» **Prompt**:
A copy is needed of each line in the records that has the word "randint".

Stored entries
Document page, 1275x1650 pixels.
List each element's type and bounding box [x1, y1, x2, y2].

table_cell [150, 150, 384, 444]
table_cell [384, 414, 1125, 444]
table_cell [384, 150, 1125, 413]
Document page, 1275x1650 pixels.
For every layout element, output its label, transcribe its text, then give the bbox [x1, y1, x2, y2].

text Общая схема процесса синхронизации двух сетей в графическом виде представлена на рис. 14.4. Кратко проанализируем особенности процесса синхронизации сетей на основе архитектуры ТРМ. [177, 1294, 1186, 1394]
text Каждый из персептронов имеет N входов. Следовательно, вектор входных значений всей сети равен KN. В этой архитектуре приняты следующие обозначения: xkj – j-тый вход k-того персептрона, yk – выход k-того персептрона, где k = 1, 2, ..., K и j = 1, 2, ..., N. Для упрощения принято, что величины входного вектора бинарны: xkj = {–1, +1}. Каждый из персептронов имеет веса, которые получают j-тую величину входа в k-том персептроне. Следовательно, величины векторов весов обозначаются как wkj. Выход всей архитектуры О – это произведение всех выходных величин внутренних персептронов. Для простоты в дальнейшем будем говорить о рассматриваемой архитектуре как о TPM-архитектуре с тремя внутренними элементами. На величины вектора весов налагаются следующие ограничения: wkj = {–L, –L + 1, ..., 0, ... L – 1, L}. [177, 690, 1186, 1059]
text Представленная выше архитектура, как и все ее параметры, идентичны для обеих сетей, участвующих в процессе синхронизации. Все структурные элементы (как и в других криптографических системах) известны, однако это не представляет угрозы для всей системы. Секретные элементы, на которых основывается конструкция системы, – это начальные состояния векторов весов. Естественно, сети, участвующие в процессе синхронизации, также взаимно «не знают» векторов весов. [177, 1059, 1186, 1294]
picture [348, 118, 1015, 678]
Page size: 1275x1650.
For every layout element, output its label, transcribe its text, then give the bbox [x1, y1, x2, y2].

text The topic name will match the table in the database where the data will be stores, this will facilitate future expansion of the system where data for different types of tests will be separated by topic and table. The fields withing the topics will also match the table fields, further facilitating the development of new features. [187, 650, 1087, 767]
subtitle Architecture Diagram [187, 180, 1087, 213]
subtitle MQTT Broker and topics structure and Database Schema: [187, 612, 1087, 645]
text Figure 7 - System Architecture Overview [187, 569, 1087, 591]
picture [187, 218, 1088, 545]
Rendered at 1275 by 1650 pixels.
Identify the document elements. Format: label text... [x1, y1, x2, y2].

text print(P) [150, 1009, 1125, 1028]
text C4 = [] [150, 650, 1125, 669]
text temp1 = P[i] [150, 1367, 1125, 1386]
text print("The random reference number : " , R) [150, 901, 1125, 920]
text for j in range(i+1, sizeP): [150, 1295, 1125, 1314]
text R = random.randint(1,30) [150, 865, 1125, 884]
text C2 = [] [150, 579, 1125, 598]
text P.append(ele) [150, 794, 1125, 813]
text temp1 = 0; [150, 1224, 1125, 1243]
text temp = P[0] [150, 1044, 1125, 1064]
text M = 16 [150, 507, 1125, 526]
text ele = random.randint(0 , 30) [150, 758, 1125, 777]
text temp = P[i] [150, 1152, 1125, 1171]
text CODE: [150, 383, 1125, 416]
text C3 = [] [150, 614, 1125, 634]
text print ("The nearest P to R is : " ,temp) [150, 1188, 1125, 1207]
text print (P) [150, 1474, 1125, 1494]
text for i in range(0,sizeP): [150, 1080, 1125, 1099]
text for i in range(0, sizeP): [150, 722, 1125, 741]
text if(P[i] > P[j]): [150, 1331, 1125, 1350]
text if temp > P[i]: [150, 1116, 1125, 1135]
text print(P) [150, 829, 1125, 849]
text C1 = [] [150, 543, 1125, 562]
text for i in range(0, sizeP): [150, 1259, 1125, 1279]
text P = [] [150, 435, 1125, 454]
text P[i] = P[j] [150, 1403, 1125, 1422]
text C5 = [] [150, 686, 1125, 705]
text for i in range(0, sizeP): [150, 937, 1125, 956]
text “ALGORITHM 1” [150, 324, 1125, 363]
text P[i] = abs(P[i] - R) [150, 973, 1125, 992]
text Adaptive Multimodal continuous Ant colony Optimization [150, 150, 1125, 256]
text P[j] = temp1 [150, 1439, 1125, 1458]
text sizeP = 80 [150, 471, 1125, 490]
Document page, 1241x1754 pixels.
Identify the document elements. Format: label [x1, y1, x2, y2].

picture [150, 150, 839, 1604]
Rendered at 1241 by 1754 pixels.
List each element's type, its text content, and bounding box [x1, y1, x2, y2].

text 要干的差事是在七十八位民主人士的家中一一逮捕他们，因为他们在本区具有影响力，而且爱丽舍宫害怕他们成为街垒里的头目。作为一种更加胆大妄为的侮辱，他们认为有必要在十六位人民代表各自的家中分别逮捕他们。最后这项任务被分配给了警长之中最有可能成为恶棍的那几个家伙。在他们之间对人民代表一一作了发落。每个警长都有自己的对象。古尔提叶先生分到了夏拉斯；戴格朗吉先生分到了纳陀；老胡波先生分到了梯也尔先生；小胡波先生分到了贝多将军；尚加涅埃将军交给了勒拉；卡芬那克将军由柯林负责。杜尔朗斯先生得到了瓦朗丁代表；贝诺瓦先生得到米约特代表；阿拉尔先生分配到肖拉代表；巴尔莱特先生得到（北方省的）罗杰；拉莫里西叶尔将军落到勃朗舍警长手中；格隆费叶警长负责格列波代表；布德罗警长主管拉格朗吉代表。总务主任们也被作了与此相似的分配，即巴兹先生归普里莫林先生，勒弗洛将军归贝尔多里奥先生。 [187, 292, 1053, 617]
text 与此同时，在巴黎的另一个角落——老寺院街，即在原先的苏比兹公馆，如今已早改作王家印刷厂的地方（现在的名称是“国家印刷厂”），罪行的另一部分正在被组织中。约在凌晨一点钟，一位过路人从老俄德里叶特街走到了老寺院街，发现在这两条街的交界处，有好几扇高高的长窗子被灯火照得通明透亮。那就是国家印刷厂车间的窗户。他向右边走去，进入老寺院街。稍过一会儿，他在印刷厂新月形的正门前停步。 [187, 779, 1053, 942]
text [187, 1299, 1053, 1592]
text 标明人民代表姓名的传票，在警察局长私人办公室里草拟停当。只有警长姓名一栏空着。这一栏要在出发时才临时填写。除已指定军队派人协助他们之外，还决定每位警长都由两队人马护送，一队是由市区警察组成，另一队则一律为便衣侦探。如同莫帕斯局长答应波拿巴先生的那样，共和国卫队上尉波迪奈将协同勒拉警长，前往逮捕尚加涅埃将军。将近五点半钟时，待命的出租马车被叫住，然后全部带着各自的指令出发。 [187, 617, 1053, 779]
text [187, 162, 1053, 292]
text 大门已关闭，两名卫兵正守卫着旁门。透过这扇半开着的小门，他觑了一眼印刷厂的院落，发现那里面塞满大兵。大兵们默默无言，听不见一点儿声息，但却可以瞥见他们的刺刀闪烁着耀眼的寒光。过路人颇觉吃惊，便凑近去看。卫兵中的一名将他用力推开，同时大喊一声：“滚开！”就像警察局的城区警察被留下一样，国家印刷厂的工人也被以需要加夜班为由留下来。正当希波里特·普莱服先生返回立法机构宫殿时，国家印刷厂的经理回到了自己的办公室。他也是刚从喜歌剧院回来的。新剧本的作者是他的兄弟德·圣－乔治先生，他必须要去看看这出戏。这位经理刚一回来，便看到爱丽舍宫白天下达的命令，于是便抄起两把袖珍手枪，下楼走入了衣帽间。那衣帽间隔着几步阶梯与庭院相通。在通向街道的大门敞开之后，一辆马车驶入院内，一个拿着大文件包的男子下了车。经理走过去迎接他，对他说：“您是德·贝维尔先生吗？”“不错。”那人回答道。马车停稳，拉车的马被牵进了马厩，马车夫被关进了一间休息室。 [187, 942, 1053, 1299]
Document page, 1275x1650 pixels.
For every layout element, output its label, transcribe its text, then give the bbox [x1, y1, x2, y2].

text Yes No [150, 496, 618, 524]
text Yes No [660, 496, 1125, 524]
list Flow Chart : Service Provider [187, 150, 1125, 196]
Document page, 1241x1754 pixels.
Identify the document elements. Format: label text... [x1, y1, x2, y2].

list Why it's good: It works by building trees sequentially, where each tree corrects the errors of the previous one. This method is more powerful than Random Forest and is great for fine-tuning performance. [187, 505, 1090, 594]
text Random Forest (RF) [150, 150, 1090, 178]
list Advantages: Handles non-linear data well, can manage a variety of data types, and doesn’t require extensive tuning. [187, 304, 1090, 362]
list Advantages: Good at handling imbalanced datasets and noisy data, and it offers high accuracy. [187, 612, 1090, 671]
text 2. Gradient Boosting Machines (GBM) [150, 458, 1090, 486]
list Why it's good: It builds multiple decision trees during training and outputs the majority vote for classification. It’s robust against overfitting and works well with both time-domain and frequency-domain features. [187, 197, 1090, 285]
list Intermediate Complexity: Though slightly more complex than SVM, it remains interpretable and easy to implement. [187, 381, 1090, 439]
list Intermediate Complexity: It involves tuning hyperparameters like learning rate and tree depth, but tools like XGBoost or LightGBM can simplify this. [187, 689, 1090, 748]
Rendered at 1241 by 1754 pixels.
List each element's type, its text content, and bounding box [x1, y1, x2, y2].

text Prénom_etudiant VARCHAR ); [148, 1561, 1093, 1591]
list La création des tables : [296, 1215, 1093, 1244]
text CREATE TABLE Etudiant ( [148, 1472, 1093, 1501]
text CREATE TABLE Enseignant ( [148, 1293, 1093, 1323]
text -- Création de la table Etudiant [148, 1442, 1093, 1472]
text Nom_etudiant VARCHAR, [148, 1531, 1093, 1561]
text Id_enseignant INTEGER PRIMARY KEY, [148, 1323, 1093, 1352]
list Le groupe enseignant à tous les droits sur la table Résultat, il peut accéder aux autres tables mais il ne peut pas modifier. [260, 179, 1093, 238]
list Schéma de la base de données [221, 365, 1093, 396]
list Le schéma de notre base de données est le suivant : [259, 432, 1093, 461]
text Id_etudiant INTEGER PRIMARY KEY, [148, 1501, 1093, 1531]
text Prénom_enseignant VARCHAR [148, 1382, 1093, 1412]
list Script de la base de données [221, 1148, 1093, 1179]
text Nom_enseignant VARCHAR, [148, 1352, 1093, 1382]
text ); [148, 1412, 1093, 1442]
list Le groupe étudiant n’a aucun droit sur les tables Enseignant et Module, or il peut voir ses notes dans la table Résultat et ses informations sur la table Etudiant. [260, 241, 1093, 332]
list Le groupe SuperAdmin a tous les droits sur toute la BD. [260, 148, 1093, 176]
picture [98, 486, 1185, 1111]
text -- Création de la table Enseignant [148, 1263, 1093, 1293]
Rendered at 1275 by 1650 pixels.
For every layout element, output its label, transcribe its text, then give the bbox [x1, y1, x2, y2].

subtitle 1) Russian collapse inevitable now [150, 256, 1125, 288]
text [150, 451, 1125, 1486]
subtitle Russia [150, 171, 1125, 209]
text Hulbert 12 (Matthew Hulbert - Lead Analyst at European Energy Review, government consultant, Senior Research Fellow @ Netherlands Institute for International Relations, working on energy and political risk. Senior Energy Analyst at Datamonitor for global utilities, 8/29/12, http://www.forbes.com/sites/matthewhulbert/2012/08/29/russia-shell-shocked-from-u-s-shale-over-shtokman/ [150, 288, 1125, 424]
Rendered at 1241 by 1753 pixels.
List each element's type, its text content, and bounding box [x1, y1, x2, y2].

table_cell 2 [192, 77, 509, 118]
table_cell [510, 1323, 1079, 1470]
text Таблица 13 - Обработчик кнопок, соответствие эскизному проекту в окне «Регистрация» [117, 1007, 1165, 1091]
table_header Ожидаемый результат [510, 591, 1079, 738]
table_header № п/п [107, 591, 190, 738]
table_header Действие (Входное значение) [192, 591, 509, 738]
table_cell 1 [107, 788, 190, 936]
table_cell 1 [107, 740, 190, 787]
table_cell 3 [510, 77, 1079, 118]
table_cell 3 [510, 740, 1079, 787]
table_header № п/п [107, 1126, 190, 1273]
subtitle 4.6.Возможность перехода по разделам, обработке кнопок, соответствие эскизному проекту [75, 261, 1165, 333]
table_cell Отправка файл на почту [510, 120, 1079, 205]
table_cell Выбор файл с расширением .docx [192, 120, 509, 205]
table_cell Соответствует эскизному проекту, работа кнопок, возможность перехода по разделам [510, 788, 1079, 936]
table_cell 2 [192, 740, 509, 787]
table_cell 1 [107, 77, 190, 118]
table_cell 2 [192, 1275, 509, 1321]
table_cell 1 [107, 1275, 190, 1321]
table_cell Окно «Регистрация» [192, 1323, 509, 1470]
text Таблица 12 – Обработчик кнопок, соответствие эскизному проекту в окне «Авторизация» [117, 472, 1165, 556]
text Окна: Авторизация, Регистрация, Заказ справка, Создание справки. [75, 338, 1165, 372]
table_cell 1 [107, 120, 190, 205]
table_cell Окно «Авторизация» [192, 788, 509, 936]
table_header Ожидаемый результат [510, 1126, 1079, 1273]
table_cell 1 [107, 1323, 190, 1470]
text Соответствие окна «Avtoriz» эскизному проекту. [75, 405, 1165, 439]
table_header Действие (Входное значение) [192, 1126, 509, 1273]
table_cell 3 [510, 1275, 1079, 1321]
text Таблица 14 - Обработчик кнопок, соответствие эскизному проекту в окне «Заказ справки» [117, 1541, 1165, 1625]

» **Response to this exercise**:
text R = random.randint(1,30) [150, 865, 1125, 884]
text ele = random.randint(0 , 30) [150, 758, 1125, 777]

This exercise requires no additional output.